Dizzy and over-the-top, director/actor Mark Ruffalo has created an interesting, though not all together successful film that is original in style and plot, but lacks in coherancy.

Christopher Thornton gives an excellent performance as a former DJ who is now wheelchair bound and living on the streets of L.A. He meets a priest who helps him find that he can physically heal people, just not himself. He uses his gift to become a member of a rock band instead of helping others.

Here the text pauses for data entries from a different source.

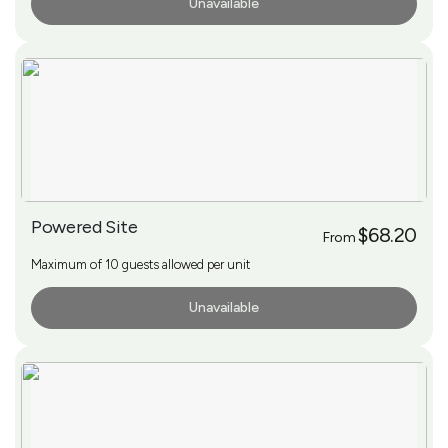
Unavailable
More Info
Powered Site
$68.20
From
Maximum of 10 guests allowed per unit
Unavailable
More Info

Overall I am giving the film a slight thumbs up, but the possibilities here are much more than what we get. Good performances and direction help, but the overall story just isn't tight enough.
April 20, 2011
Really good independent film about a wheelchair bound man who acquires the ability to heal but not himself. It takes a look at greed, moral vaule and the church. Great performances.
May 19, 2010
It definitely has its flaws, but there's a passion behind the storytelling that makes it work. The premise is a fascinating one, but I couldn't help but be let down by the ending - too simple, too easy (even if it is supernatural). The acting, in the end, is what pulls it through more than anything.
November 6, 2013
Crap story, forgettable and unlikable characters, what more can I say.